Start of RECORDS TO PROCESS
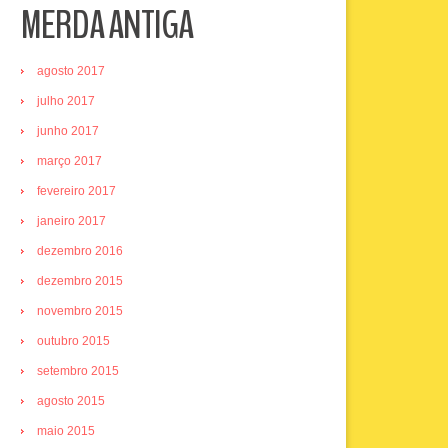
MERDA ANTIGA
agosto 2017
julho 2017
junho 2017
março 2017
fevereiro 2017
janeiro 2017
dezembro 2016
dezembro 2015
novembro 2015
outubro 2015
setembro 2015
agosto 2015
maio 2015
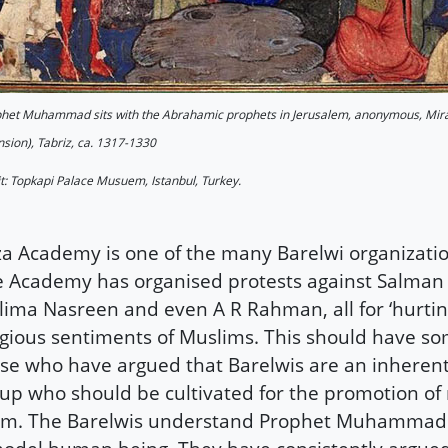
het Muhammad sits with the Abrahamic prophets in Jerusalem, anonymous, Mir
sion), Tabriz, ca. 1317-1330
t: Topkapi Palace Musuem, Istanbul, Turkey.
a Academy is one of the many Barelwi organization
 Academy has organised protests against Salman
lima Nasreen and even A R Rahman, all for ‘hurtin
igious sentiments of Muslims. This should have s
se who have argued that Barelwis are an inherent
up who should be cultivated for the promotion o
lam. The Barelwis understand Prophet Muhammad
End of RECORDS TO PROCESS
The only reply wanted is the number of lines in the records above containing the word "have".

ANSWER TO THIS PROBLEM: 2